--- Exercise brief ---
Rewrite the data below with each "Beagle" replaced by "Dackel", leaving everything else the same.

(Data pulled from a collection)
>>>

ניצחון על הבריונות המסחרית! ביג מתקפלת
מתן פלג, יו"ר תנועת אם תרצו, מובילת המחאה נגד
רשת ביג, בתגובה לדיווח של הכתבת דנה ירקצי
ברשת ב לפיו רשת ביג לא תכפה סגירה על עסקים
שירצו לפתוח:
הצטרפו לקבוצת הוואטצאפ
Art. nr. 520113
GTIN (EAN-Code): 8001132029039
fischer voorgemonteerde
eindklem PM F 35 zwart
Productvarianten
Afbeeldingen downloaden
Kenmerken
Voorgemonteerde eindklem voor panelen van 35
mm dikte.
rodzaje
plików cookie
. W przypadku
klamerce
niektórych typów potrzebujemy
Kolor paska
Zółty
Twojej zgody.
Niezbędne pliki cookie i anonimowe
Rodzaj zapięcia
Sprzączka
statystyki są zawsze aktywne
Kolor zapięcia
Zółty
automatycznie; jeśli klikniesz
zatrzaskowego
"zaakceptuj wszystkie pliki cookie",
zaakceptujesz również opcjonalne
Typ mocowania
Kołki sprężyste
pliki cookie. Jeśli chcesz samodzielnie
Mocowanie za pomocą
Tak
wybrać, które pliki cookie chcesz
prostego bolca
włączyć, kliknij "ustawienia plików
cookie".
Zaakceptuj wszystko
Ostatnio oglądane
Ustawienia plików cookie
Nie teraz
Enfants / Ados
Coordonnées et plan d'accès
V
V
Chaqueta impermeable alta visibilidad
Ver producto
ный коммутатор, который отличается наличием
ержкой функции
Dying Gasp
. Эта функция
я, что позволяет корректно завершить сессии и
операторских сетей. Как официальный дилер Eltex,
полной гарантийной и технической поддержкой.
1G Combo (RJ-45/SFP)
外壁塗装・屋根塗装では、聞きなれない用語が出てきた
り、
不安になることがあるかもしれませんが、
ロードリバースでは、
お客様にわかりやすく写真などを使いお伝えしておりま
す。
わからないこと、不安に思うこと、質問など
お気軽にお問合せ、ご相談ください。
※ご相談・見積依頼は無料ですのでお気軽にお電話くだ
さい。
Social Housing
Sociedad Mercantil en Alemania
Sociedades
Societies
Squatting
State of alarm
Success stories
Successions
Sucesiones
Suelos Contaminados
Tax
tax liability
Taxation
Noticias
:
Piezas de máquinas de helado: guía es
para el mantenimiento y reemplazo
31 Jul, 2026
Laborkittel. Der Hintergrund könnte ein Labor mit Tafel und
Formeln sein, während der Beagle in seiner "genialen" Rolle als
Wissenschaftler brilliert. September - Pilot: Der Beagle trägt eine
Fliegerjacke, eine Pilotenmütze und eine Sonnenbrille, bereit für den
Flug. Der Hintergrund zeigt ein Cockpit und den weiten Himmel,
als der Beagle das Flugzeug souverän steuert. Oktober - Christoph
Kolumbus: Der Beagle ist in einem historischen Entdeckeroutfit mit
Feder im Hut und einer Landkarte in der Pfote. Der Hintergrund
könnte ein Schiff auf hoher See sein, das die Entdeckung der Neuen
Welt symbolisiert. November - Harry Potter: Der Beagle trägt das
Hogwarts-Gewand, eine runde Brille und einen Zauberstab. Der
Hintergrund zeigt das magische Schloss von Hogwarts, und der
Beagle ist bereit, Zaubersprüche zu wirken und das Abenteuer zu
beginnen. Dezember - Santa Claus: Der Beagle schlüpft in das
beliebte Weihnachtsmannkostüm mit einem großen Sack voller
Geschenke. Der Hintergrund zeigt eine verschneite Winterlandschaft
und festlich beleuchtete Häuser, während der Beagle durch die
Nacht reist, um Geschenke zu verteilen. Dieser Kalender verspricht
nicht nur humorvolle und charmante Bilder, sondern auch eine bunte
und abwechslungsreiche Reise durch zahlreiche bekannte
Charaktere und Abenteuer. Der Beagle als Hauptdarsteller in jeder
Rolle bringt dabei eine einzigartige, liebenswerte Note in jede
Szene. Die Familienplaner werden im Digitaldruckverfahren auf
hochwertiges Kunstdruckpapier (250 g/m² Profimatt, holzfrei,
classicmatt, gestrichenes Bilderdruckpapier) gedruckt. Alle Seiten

<<<

--- Result below ---
ניצחון על הבריונות המסחרית! ביג מתקפלת
מתן פלג, יו"ר תנועת אם תרצו, מובילת המחאה נגד
רשת ביג, בתגובה לדיווח של הכתבת דנה ירקצי
ברשת ב לפיו רשת ביג לא תכפה סגירה על עסקים
שירצו לפתוח:
הצטרפו לקבוצת הוואטצאפ
Art. nr. 520113
GTIN (EAN-Code): 8001132029039
fischer voorgemonteerde
eindklem PM F 35 zwart
Productvarianten
Afbeeldingen downloaden
Kenmerken
Voorgemonteerde eindklem voor panelen van 35
mm dikte.
rodzaje
plików cookie
. W przypadku
klamerce
niektórych typów potrzebujemy
Kolor paska
Zółty
Twojej zgody.
Niezbędne pliki cookie i anonimowe
Rodzaj zapięcia
Sprzączka
statystyki są zawsze aktywne
Kolor zapięcia
Zółty
automatycznie; jeśli klikniesz
zatrzaskowego
"zaakceptuj wszystkie pliki cookie",
zaakceptujesz również opcjonalne
Typ mocowania
Kołki sprężyste
pliki cookie. Jeśli chcesz samodzielnie
Mocowanie za pomocą
Tak
wybrać, które pliki cookie chcesz
prostego bolca
włączyć, kliknij "ustawienia plików
cookie".
Zaakceptuj wszystko
Ostatnio oglądane
Ustawienia plików cookie
Nie teraz
Enfants / Ados
Coordonnées et plan d'accès
V
V
Chaqueta impermeable alta visibilidad
Ver producto
ный коммутатор, который отличается наличием
ержкой функции
Dying Gasp
. Эта функция
я, что позволяет корректно завершить сессии и
операторских сетей. Как официальный дилер Eltex,
полной гарантийной и технической поддержкой.
1G Combo (RJ-45/SFP)
外壁塗装・屋根塗装では、聞きなれない用語が出てきた
り、
不安になることがあるかもしれませんが、
ロードリバースでは、
お客様にわかりやすく写真などを使いお伝えしておりま
す。
わからないこと、不安に思うこと、質問など
お気軽にお問合せ、ご相談ください。
※ご相談・見積依頼は無料ですのでお気軽にお電話くだ
さい。
Social Housing
Sociedad Mercantil en Alemania
Sociedades
Societies
Squatting
State of alarm
Success stories
Successions
Sucesiones
Suelos Contaminados
Tax
tax liability
Taxation
Noticias
:
Piezas de máquinas de helado: guía es
para el mantenimiento y reemplazo
31 Jul, 2026
Laborkittel. Der Hintergrund könnte ein Labor mit Tafel und
Formeln sein, während der Dackel in seiner "genialen" Rolle als
Wissenschaftler brilliert. September - Pilot: Der Dackel trägt eine
Fliegerjacke, eine Pilotenmütze und eine Sonnenbrille, bereit für den
Flug. Der Hintergrund zeigt ein Cockpit und den weiten Himmel,
als der Dackel das Flugzeug souverän steuert. Oktober - Christoph
Kolumbus: Der Dackel ist in einem historischen Entdeckeroutfit mit
Feder im Hut und einer Landkarte in der Pfote. Der Hintergrund
könnte ein Schiff auf hoher See sein, das die Entdeckung der Neuen
Welt symbolisiert. November - Harry Potter: Der Dackel trägt das
Hogwarts-Gewand, eine runde Brille und einen Zauberstab. Der
Hintergrund zeigt das magische Schloss von Hogwarts, und der
Dackel ist bereit, Zaubersprüche zu wirken und das Abenteuer zu
beginnen. Dezember - Santa Claus: Der Dackel schlüpft in das
beliebte Weihnachtsmannkostüm mit einem großen Sack voller
Geschenke. Der Hintergrund zeigt eine verschneite Winterlandschaft
und festlich beleuchtete Häuser, während der Dackel durch die
Nacht reist, um Geschenke zu verteilen. Dieser Kalender verspricht
nicht nur humorvolle und charmante Bilder, sondern auch eine bunte
und abwechslungsreiche Reise durch zahlreiche bekannte
Charaktere und Abenteuer. Der Dackel als Hauptdarsteller in jeder
Rolle bringt dabei eine einzigartige, liebenswerte Note in jede
Szene. Die Familienplaner werden im Digitaldruckverfahren auf
hochwertiges Kunstdruckpapier (250 g/m² Profimatt, holzfrei,
classicmatt, gestrichenes Bilderdruckpapier) gedruckt. Alle Seiten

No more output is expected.